# Hunt on 17A



## ryan14410 (Nov 8, 2012)

Anyone on here have the 17A hunt? Lookin' to find a partner to continue scouting and to hunt with during the general season on the Wasatch West. This will be my first time hunting. I'd feel safer if I wasn't alone.


----------



## Jeff Bringhurst (May 20, 2009)

ryan14410 said:


> Anyone on here have the 17A hunt? Lookin' to find a partner to continue scouting and to hunt with during the general season on the Wasatch West. This will be my first time hunting. I'd feel safer if I wasn't alone.

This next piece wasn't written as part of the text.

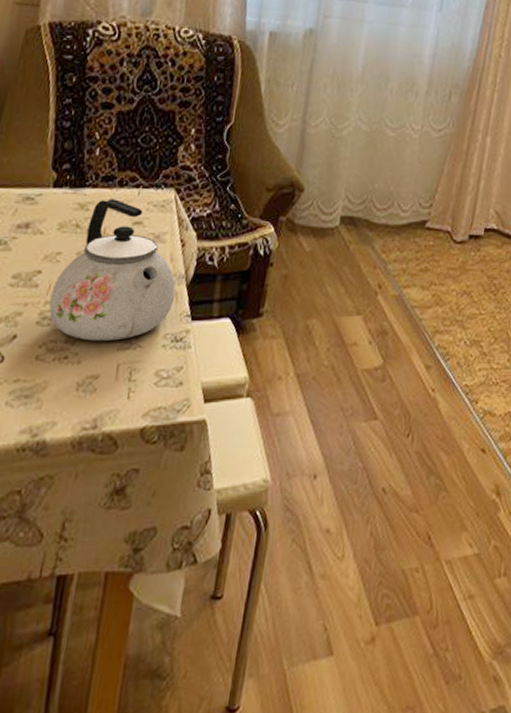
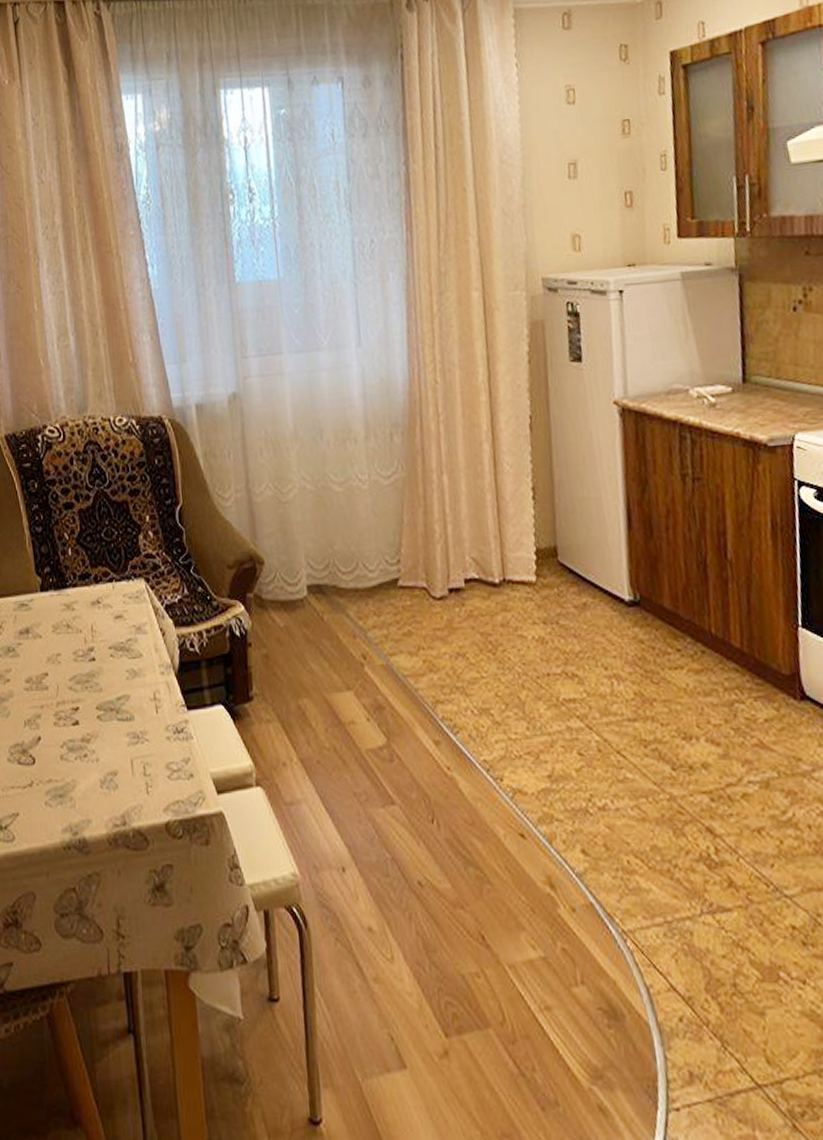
kettle: present [49,199,176,342] -> none [60,596,168,738]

I have a tag for 17a and I am going alone. My wife would feel a whole lot better if I were to buddy up.

Jeff


----------



## ryan14410 (Nov 8, 2012)

PM Sent to you Jeff.


----------



## DarKHorN (Mar 4, 2012)

One thought comes to mind here. Cheto dust.


----------



## ddhunter (Jul 17, 2011)

I have some friends coming out the early part of the season. If you havn't found anything by then hit me up and I will see if I can help.


----------



## jayo (Jul 10, 2013)

cheetos, good for making friends.


----------



## Birdbow (Sep 22, 2009)

Pm sent.


----------



## martymcfly73 (Sep 17, 2007)

DarKHorN said:


> One thought comes to mind here. Cheto dust.


I like Cheetos. Is that cheeto dust on the rear of your pants?


----------



## GregL (Jun 17, 2013)

It is my first time hunting in Utah and I drew a 17A tag as well. Anyone have any tips on where they like to go? I know that nobody wants to give up their 'secret spots' but I'm trying to familiarize myself with the area and figure out where to start.

Thanks


----------



## Springville Shooter (Oct 15, 2010)

Drive the squaw peak road and pick a canyon. There will be bucks in most and people in every one, so let the luckier guy in your group choose and go for it. I have never been up there on opening day and not seen a buck. This is no secret by any means but will provide you a very viable place to kill a buck. The further south you go, the less people and deer there are. Good luck.--------SS


----------



## nateysmith (May 13, 2013)

I am also hunting this area during the general. Been scouting some areas since July. Seems like it will be a good hunt this year. This will be only my 2nd year hunting though.


----------